Tuesday, January 15, 2013

Read Elsewhere: Parenting Perspectives

From Sundry:


I remember feeling this great crashing wave of never wanting to take a moment with my children for granted ever again, that if they were healthy and happy that’s all that mattered in the entire world. And then I remember being intensely irritated with Riley all of half an hour later, as he pickily hemmed and hawed over the little box of toys that the X-ray lady offered him as a prize for holding still during the scan. “Hurry up,” I hissed at him, mortified at his greediness.
I don’t really have a point here, other than I was thinking about perspective lately, and how slippery it is to hold onto. I bitched and moaned mightily about how long this winter break from school has been, then I blinked back tears as Riley climbed on the bus this morning. Last night I couldn’t wait for the kids to go to bed, then I sat on the couch and read someone’s blog post about their children approaching the teen years and how hard things are getting, and I ran back into my boys’ bedrooms to kiss their confused, sleepy faces. And on it goes — I have a thousand examples. Christ, a BILLION. I’m sure you do too.
It’s sort of ridiculous, isn’t it? How parenting so often makes you feel as though you’re not feeling the right thing at the right time.

From John Dickerson at Slate.com:

He is receding. He is still sweet, clever, and kind, but that impossibly large body I stand over while he sleeps is a different busier kid. This is natural of course, but in my reaction to it, I’m flirting with becoming that tiresome guy you meet at weddings. He’s the guy that goes on about how quickly children grow up. No couple with kids is safe from his instruction: Cherish every moment with your children.
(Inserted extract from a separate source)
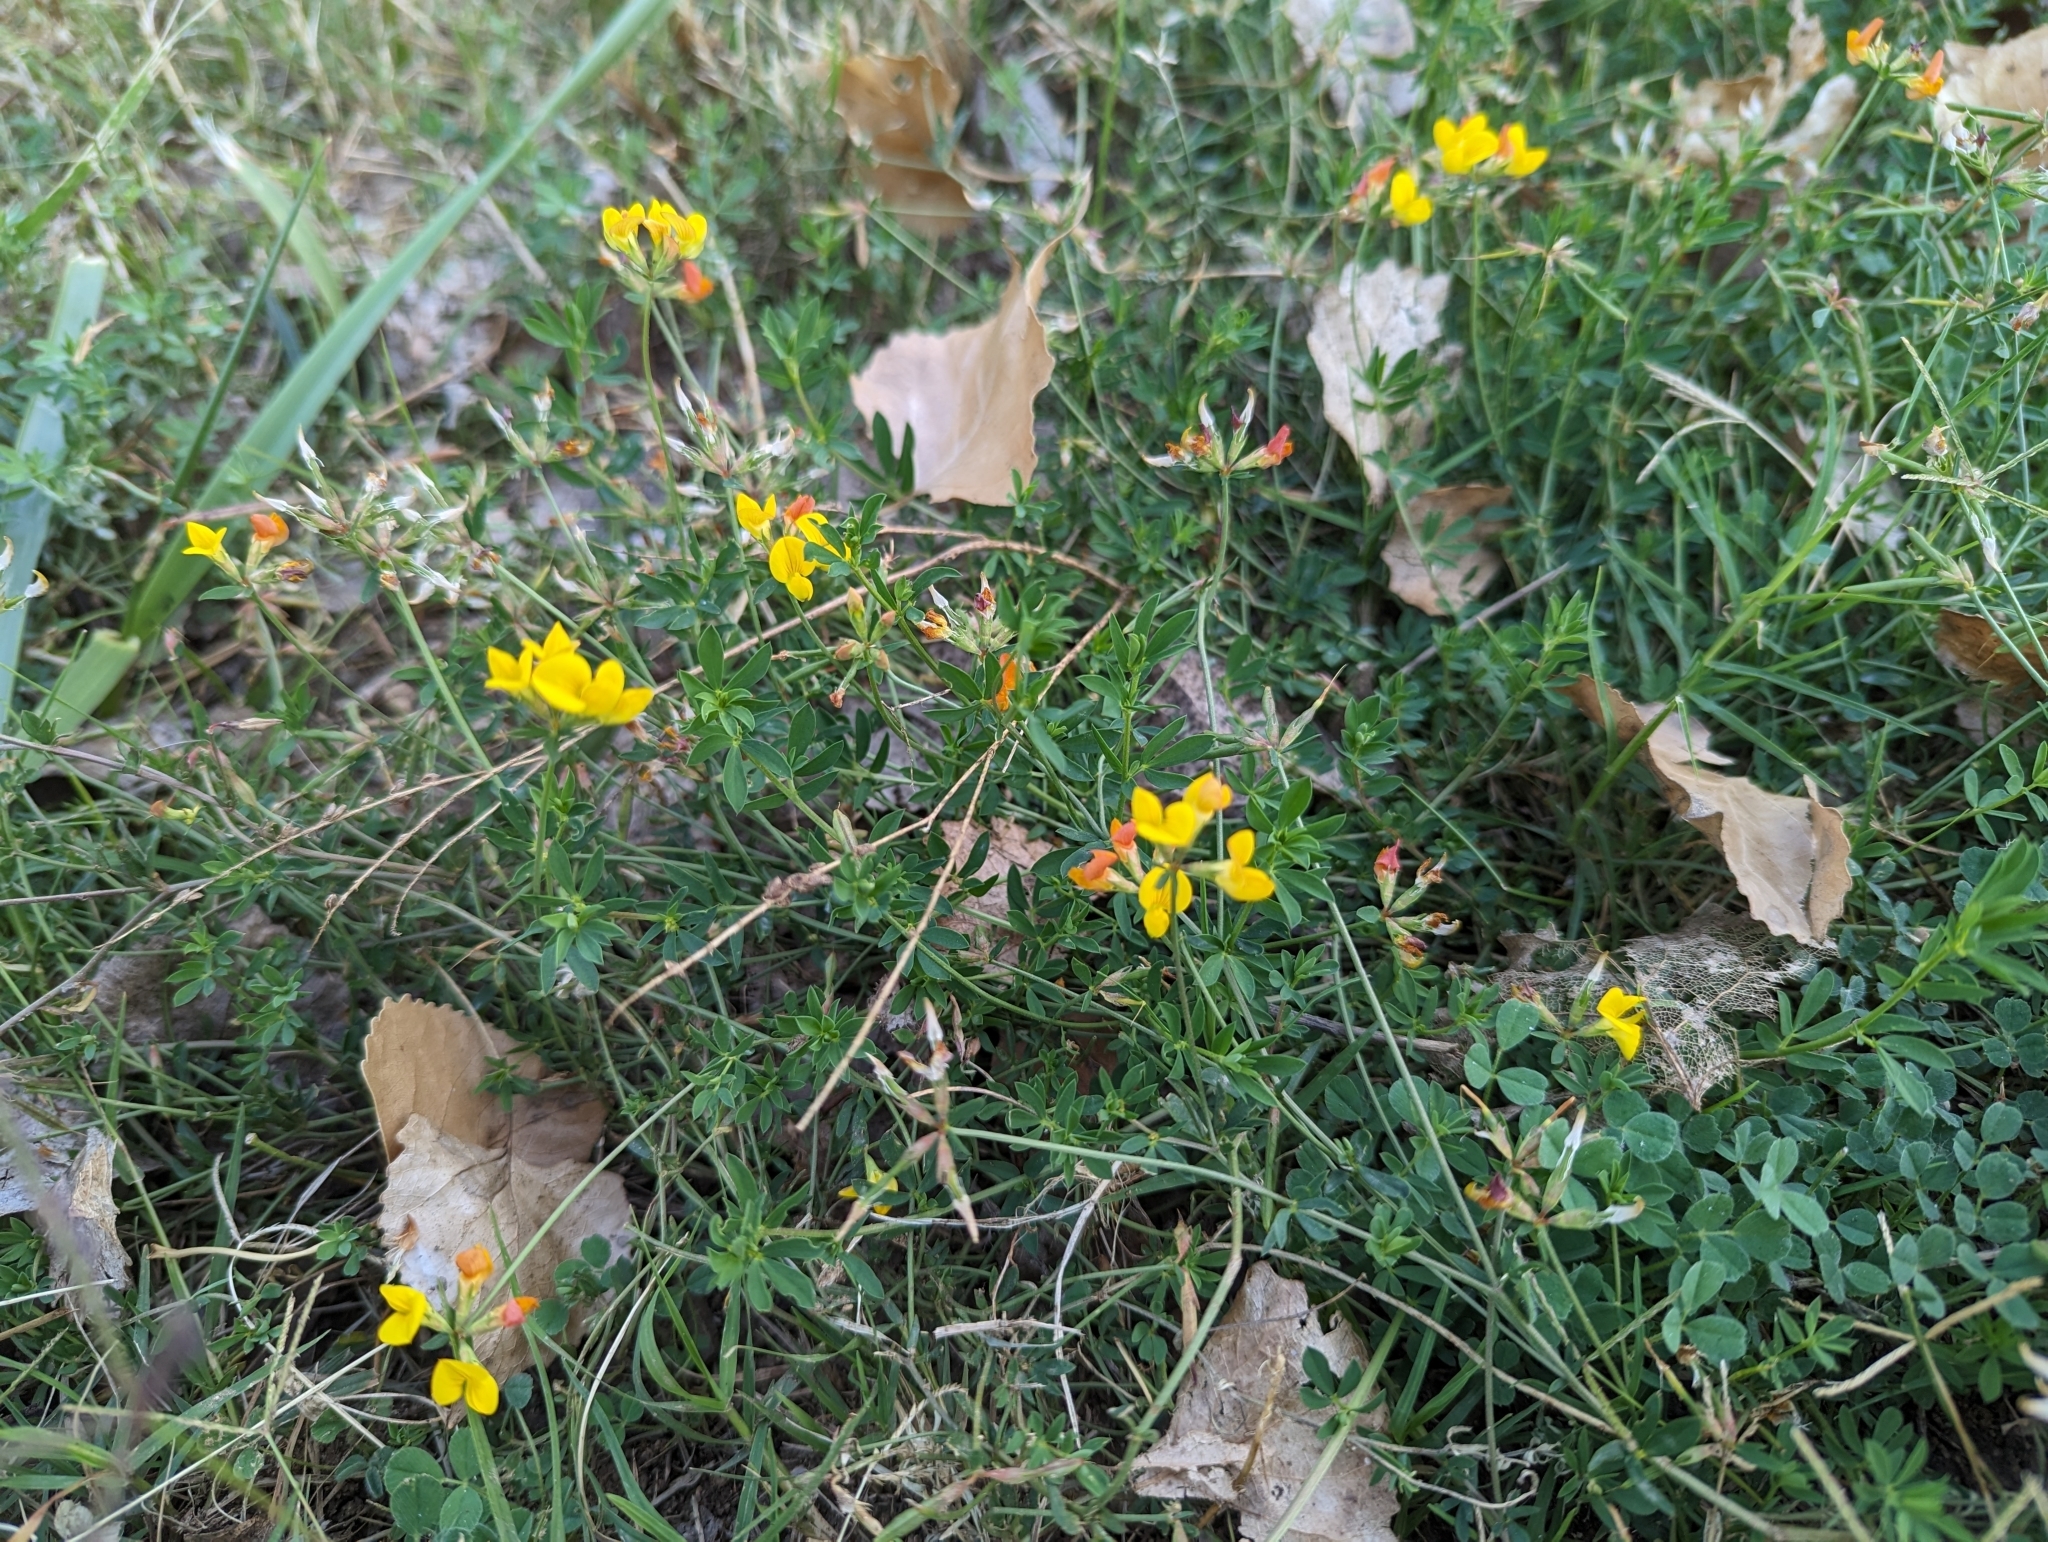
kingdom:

This lament is natural, but not helpful because, unless you are a total brute, the sense of loss is inevitable, no matter what kind of parent you are. If you neglect your kids, you look up and they have grown and you've missed it. If you are fully present in their lives, then when they’ve grown you lament the hole they’ve left in your life. Either way, you've done your job and now they're off backpacking out of cellphone range or making girls with unruly hair laugh in coffee shops.
The answer has to be avoiding the lament and focusing on the product. Try to give your kids the benefit of your experience, love, and discipline—so that they can leave you strong. This also means giving them the example of what it looks like to enjoy your job so much that sometimes it takes you away from them. You hope they’ll have a job like that one day too. There’s got to be a way for the guy at the weddings to say something more like this to new parents. It would be more helpful. Still: I’m pretty much that guy.

From Swistle:

I've read a lot of stuff, mostly written in metallic script on greeting cards, about how much children TEACH us. Perhaps my own children are somewhat stupider than the standard-issue child, and that is why so far I don't feel they've taught me anything---and in fact, I have to spend a lot of time explaining things to them that seem really obvious, such as "This is why we don't throw a rubber band ball at the window" and "Are you serious, scraping a FORK into the TABLE??" But what I HAVE noticed is that I teach MYSELF things as a RESULT of having children---and perhaps that's what people mean to say but their children haven't yet finished teaching them how to articulate their thoughts clearly.